眼科医に行く機会は、これまでほとんどなかったが、診察室を眺めると、視力を図る機械、目を見る機械、レーザーを出す機械など、座って顎を置いて診察してもらうという機械のみですべてが完結していると気付く。
逆に言うと、それ以外のものものは、ほとんど「ガラクタ」で、どこかでみたオタクの一人暮らしの部屋とあまり変わらない。
手術は、手術というほど手術という感じではなかった。
ただ椅子に座り、眼球にレーザー光を数十発当てて、網膜の穴(の周り)をふさいでいくというもので、高々5分くらいで終わった。
レーザーを当てるたびに痛みより、突然訪れた恐怖に気分が悪くなる。
ただ、恐怖を蓄積する前にすぐに手術に入ったので、むしろ気が楽だったかもしれない。
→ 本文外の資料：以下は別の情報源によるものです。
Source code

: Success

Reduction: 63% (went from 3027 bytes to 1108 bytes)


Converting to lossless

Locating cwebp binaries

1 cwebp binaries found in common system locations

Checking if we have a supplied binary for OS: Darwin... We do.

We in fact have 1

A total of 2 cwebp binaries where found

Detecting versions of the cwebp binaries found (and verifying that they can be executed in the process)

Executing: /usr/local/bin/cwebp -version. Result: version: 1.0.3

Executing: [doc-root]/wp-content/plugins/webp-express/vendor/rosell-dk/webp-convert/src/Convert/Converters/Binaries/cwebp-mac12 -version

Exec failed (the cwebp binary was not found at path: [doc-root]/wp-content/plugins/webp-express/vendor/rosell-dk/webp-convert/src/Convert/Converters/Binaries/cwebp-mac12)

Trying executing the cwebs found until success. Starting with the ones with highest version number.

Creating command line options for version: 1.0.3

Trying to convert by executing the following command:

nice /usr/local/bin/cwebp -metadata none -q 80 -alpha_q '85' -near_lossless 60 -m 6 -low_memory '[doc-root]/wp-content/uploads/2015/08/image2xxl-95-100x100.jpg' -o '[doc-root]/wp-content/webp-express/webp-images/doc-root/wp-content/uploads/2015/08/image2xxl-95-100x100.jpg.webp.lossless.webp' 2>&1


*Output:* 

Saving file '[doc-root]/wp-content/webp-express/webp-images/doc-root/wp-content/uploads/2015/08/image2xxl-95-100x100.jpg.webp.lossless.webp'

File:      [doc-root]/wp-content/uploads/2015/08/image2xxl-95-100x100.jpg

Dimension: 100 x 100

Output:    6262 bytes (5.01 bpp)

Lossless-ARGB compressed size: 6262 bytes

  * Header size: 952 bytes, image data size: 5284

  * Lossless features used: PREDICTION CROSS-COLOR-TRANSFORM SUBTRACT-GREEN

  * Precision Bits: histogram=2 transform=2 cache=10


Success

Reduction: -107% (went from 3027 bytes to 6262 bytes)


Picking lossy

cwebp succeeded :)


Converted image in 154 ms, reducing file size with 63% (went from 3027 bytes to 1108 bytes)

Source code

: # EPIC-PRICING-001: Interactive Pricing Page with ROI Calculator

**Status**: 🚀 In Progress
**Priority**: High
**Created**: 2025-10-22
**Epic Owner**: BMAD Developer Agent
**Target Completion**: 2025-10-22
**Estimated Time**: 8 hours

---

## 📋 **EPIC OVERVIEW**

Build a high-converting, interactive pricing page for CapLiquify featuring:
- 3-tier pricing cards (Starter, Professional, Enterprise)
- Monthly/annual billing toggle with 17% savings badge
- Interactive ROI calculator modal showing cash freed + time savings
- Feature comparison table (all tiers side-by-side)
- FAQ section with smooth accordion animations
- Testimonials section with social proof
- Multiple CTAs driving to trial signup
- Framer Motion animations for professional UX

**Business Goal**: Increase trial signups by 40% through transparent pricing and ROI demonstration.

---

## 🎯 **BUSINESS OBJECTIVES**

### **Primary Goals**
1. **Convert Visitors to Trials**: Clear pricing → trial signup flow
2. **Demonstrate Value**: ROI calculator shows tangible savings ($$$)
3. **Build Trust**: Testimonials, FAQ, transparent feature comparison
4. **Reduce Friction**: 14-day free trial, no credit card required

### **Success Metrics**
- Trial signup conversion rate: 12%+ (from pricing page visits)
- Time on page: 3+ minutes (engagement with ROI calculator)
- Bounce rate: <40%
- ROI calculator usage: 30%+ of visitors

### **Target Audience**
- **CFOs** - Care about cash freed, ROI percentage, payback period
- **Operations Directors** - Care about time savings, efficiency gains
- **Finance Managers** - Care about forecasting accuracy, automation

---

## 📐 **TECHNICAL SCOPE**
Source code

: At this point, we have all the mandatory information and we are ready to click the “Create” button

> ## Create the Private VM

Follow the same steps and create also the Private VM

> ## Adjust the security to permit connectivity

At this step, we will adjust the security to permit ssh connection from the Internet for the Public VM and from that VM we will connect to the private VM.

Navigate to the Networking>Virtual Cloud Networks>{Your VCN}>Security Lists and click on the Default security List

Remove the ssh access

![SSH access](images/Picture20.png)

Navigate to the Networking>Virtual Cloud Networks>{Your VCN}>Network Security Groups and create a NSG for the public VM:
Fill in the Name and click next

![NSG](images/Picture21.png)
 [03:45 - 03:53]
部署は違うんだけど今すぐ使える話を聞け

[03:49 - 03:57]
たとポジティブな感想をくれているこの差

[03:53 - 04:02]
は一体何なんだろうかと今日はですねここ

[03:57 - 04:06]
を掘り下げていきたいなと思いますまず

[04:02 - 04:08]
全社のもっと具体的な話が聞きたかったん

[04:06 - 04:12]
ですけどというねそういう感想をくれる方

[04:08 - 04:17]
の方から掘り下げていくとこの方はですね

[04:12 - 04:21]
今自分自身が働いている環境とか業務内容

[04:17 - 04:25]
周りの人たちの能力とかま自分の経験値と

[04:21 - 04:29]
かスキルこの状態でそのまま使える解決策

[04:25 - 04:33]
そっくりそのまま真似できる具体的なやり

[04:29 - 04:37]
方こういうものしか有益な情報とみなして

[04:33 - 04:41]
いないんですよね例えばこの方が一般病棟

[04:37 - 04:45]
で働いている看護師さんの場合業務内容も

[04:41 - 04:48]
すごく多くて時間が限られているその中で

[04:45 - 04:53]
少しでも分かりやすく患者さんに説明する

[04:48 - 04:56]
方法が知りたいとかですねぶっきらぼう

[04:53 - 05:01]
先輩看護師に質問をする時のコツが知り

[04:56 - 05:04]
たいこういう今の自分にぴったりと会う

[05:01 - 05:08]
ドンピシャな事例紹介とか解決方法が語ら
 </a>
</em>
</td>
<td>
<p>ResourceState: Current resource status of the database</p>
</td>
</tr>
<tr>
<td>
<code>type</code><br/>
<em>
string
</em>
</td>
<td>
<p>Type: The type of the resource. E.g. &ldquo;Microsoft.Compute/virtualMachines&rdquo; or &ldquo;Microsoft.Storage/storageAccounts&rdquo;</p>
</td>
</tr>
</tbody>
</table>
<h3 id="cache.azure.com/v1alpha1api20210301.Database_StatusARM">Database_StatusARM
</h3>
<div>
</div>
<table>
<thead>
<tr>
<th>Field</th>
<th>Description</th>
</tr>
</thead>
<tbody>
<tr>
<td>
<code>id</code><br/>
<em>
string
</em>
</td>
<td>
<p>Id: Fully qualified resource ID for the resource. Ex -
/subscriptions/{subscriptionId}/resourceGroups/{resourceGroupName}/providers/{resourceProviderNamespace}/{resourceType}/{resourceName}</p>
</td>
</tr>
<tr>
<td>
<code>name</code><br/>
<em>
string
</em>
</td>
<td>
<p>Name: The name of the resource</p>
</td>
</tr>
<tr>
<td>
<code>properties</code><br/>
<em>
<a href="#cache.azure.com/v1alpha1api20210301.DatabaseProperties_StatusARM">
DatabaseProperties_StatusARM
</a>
「来週やります」なんて予告されたら、一週間恐怖と暮らしていかないといけない。
聞けば、この穴はふさぐことはできないとのこと。
ただ、これ以上大きくなる(=網膜剥離につながる)のを予防する処置をするのが精一杯とのこと。
目に浮いていたゴミは、網膜裂孔が起こる時に血管が切れて飛び出した血液の塊とのことだが、手術後も消えることはない。
これからの人生で共に生きていかなくてはならないようだ。